Stored data entries

BEGIN

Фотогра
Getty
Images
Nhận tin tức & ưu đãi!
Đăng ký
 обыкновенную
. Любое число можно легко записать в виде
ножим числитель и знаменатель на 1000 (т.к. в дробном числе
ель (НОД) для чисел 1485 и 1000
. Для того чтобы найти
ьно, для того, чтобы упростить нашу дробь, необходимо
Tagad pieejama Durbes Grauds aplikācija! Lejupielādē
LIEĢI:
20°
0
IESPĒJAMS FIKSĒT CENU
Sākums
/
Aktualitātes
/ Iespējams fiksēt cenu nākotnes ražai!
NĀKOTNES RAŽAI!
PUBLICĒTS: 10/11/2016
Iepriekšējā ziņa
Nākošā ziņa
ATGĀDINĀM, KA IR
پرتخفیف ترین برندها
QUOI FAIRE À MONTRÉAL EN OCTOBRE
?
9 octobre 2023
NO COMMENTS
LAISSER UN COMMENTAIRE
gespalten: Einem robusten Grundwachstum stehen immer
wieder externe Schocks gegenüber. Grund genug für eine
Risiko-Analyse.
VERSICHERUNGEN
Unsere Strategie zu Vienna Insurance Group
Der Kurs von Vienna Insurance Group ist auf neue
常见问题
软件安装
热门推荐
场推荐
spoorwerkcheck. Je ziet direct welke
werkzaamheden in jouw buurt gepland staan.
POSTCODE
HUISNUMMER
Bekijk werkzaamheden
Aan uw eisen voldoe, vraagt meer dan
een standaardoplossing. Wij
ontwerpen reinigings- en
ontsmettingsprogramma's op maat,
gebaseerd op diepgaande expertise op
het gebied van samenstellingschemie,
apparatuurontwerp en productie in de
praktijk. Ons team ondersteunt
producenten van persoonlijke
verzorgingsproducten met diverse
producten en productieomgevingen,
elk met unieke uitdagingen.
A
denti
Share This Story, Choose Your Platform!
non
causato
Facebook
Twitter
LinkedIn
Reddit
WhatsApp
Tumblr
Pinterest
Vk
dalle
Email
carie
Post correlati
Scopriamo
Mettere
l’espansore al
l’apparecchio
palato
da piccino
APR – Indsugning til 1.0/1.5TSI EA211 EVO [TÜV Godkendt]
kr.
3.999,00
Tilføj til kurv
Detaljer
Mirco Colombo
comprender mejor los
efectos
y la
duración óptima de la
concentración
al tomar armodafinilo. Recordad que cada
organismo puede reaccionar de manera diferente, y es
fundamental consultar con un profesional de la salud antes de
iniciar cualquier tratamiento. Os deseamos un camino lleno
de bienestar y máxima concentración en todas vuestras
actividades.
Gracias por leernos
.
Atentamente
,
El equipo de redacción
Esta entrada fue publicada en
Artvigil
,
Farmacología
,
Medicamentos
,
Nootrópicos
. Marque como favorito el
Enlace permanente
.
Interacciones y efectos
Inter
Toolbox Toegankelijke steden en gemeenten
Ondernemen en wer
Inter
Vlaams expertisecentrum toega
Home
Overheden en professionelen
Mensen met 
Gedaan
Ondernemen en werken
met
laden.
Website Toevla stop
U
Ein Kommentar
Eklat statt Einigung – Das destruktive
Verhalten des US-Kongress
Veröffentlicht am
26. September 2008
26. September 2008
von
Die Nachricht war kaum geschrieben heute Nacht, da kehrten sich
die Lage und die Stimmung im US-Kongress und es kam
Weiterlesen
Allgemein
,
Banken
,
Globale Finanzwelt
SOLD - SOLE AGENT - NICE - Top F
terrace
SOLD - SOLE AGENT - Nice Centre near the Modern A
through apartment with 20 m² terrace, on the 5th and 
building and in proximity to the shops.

END

- Directions for this task: Reproduce every line of the material above, keeping each one identical to the original.

- Answer below:
Фотогра
Getty
Images
Nhận tin tức & ưu đãi!
Đăng ký
 обыкновенную
. Любое число можно легко записать в виде
ножим числитель и знаменатель на 1000 (т.к. в дробном числе
ель (НОД) для чисел 1485 и 1000
. Для того чтобы найти
ьно, для того, чтобы упростить нашу дробь, необходимо
Tagad pieejama Durbes Grauds aplikācija! Lejupielādē
LIEĢI:
20°
0
IESPĒJAMS FIKSĒT CENU
Sākums
/
Aktualitātes
/ Iespējams fiksēt cenu nākotnes ražai!
NĀKOTNES RAŽAI!
PUBLICĒTS: 10/11/2016
Iepriekšējā ziņa
Nākošā ziņa
ATGĀDINĀM, KA IR
پرتخفیف ترین برندها
QUOI FAIRE À MONTRÉAL EN OCTOBRE
?
9 octobre 2023
NO COMMENTS
LAISSER UN COMMENTAIRE
gespalten: Einem robusten Grundwachstum stehen immer
wieder externe Schocks gegenüber. Grund genug für eine
Risiko-Analyse.
VERSICHERUNGEN
Unsere Strategie zu Vienna Insurance Group
Der Kurs von Vienna Insurance Group ist auf neue
常见问题
软件安装
热门推荐
场推荐
spoorwerkcheck. Je ziet direct welke
werkzaamheden in jouw buurt gepland staan.
POSTCODE
HUISNUMMER
Bekijk werkzaamheden
Aan uw eisen voldoe, vraagt meer dan
een standaardoplossing. Wij
ontwerpen reinigings- en
ontsmettingsprogramma's op maat,
gebaseerd op diepgaande expertise op
het gebied van samenstellingschemie,
apparatuurontwerp en productie in de
praktijk. Ons team ondersteunt
producenten van persoonlijke
verzorgingsproducten met diverse
producten en productieomgevingen,
elk met unieke uitdagingen.
A
denti
Share This Story, Choose Your Platform!
non
causato
Facebook
Twitter
LinkedIn
Reddit
WhatsApp
Tumblr
Pinterest
Vk
dalle
Email
carie
Post correlati
Scopriamo
Mettere
l’espansore al
l’apparecchio
palato
da piccino
APR – Indsugning til 1.0/1.5TSI EA211 EVO [TÜV Godkendt]
kr.
3.999,00
Tilføj til kurv
Detaljer
Mirco Colombo
comprender mejor los
efectos
y la
duración óptima de la
concentración
al tomar armodafinilo. Recordad que cada
organismo puede reaccionar de manera diferente, y es
fundamental consultar con un profesional de la salud antes de
iniciar cualquier tratamiento. Os deseamos un camino lleno
de bienestar y máxima concentración en todas vuestras
actividades.
Gracias por leernos
.
Atentamente
,
El equipo de redacción
Esta entrada fue publicada en
Artvigil
,
Farmacología
,
Medicamentos
,
Nootrópicos
. Marque como favorito el
Enlace permanente
.
Interacciones y efectos
Inter
Toolbox Toegankelijke steden en gemeenten
Ondernemen en wer
Inter
Vlaams expertisecentrum toega
Home
Overheden en professionelen
Mensen met 
Gedaan
Ondernemen en werken
met
laden.
Website Toevla stop
U
Ein Kommentar
Eklat statt Einigung – Das destruktive
Verhalten des US-Kongress
Veröffentlicht am
26. September 2008
26. September 2008
von
Die Nachricht war kaum geschrieben heute Nacht, da kehrten sich
die Lage und die Stimmung im US-Kongress und es kam
Weiterlesen
Allgemein
,
Banken
,
Globale Finanzwelt
SOLD - SOLE AGENT - NICE - Top F
terrace
SOLD - SOLE AGENT - Nice Centre near the Modern A
through apartment with 20 m² terrace, on the 5th and 
building and in proximity to the shops.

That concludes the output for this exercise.